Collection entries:

+-------+

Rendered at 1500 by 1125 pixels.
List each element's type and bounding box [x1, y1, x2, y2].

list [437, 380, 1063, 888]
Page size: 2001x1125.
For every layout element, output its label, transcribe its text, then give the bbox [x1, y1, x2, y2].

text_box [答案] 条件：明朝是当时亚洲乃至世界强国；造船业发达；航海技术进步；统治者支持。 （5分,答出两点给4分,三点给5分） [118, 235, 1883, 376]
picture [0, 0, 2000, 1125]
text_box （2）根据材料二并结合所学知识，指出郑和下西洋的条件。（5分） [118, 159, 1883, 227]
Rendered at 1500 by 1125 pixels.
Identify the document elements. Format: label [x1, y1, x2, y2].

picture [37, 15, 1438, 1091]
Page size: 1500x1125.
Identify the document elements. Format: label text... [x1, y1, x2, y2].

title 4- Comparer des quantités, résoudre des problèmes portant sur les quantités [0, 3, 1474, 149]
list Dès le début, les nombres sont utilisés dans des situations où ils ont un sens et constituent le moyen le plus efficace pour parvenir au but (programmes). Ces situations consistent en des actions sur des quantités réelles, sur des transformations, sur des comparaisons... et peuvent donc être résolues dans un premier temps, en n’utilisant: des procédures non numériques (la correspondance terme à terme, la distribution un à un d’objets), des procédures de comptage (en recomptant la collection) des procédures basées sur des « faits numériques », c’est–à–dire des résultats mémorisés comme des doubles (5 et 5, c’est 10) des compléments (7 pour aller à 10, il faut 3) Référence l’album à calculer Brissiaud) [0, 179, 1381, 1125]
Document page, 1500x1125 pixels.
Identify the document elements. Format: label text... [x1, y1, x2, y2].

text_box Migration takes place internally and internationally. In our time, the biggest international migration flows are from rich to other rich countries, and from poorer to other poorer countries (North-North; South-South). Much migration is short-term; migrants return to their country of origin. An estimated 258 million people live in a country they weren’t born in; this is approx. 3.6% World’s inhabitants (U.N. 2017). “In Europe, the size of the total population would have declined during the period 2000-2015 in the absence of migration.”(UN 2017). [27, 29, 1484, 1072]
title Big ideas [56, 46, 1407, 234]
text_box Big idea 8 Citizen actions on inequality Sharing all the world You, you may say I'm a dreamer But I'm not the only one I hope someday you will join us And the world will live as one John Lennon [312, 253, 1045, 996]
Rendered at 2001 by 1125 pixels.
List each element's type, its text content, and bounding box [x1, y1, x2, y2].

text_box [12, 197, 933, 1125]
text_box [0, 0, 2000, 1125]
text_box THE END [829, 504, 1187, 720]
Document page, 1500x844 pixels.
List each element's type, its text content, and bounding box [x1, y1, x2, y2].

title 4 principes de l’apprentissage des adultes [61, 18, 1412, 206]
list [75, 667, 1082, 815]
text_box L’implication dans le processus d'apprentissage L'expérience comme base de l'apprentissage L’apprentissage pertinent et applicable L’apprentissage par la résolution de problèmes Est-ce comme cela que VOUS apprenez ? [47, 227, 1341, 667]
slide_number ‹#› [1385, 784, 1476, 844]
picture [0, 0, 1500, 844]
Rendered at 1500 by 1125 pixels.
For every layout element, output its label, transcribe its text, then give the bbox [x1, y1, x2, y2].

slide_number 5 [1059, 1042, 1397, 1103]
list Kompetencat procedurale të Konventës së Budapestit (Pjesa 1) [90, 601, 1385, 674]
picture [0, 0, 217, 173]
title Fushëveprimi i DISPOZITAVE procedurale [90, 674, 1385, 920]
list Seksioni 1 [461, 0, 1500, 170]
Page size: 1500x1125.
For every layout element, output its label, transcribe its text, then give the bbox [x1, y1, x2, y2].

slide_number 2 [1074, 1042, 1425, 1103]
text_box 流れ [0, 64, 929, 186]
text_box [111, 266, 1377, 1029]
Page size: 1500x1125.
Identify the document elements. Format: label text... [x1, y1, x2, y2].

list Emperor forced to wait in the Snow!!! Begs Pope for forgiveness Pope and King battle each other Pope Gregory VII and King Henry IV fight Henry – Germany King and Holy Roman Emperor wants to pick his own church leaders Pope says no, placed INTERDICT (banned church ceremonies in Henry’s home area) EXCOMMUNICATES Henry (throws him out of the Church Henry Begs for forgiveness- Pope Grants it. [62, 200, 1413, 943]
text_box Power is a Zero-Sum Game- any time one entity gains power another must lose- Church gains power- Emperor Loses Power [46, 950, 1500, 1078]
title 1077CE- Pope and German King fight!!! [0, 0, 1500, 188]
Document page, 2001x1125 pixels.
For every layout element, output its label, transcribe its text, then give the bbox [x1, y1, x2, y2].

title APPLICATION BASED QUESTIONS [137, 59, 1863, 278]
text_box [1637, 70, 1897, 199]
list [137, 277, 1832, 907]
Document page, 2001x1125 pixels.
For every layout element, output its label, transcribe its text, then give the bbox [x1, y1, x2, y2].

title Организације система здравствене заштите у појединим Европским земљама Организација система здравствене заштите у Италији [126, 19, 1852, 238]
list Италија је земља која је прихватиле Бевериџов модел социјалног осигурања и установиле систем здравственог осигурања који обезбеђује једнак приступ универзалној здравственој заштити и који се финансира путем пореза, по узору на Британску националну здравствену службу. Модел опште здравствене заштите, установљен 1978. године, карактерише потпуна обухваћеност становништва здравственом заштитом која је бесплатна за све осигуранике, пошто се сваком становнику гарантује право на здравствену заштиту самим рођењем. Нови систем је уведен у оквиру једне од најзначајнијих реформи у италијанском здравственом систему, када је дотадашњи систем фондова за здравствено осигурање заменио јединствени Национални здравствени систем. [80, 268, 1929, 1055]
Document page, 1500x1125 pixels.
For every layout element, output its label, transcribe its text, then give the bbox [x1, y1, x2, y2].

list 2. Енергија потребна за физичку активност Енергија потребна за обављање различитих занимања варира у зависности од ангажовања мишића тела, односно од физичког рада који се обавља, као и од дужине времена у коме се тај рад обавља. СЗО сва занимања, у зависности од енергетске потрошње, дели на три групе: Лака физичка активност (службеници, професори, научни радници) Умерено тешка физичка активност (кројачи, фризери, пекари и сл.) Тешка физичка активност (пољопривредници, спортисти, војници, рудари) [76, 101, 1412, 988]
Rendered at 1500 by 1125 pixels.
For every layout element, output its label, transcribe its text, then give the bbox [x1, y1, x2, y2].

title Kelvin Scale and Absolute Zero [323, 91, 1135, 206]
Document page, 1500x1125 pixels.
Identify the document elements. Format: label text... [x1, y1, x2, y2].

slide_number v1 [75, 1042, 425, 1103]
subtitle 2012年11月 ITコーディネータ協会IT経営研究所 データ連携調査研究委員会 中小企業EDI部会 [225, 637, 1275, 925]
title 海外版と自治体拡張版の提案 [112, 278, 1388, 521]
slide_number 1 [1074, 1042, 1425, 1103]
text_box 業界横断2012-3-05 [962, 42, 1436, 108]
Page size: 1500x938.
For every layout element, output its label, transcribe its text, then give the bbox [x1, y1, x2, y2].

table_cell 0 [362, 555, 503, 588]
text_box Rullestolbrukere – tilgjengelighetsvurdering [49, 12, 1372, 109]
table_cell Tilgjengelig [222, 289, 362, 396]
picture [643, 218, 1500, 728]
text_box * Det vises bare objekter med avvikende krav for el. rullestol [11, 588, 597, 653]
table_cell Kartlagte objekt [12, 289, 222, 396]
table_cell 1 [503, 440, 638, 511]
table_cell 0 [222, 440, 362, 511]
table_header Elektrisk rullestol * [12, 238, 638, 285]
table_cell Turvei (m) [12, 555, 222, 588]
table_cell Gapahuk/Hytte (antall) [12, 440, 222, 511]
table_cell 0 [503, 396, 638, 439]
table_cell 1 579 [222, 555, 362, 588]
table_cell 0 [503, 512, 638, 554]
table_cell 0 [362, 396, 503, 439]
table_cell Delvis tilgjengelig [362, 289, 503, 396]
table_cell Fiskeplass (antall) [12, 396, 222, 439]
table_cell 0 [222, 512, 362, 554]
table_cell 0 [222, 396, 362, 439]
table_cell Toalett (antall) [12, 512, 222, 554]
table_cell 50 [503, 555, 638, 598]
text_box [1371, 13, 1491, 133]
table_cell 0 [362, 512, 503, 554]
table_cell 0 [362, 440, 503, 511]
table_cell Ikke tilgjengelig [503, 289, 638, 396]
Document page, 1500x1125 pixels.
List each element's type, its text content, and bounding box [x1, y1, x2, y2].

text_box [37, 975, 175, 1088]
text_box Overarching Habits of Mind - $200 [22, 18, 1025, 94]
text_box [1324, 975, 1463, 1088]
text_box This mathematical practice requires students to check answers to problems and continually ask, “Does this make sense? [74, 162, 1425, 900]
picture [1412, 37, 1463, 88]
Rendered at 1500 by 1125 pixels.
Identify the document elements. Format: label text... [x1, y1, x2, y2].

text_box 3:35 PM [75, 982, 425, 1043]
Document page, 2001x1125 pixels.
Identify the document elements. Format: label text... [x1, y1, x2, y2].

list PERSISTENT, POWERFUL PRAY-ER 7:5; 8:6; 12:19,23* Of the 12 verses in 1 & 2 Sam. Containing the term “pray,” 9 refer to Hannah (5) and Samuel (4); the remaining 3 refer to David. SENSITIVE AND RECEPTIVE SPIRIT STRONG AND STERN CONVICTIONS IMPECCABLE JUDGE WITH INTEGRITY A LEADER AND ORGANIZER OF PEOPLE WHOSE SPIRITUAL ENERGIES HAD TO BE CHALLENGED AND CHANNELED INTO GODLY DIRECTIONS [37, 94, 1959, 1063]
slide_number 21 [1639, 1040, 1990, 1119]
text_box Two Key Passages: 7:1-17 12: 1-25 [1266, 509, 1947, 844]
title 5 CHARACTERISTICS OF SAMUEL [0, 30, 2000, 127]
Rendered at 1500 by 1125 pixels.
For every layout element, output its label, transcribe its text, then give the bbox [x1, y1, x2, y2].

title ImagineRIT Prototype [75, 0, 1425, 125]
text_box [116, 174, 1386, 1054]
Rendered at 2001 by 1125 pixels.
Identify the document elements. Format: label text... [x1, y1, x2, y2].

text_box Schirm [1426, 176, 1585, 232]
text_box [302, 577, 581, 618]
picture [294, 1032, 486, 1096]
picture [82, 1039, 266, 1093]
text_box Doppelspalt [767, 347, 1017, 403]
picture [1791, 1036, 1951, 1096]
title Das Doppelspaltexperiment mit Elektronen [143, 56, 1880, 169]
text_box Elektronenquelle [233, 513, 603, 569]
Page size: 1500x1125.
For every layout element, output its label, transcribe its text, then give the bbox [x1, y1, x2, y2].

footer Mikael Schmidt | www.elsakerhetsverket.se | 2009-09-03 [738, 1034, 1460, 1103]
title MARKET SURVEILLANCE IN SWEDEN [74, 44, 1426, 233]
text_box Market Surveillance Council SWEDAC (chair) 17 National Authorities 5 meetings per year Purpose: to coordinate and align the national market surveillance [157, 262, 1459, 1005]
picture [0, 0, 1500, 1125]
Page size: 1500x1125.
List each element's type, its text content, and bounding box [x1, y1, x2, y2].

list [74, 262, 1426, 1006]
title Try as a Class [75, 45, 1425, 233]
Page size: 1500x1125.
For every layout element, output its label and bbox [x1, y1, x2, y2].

+-------+

__Aim of the task__. Starting at the first line of the records above, please copy every line exactly through the line containing "Page size: 2001x1125.", and stop there.

__Result__.
Rendered at 1500 by 1125 pixels.
List each element's type and bounding box [x1, y1, x2, y2].

list [437, 380, 1063, 888]
Page size: 2001x1125.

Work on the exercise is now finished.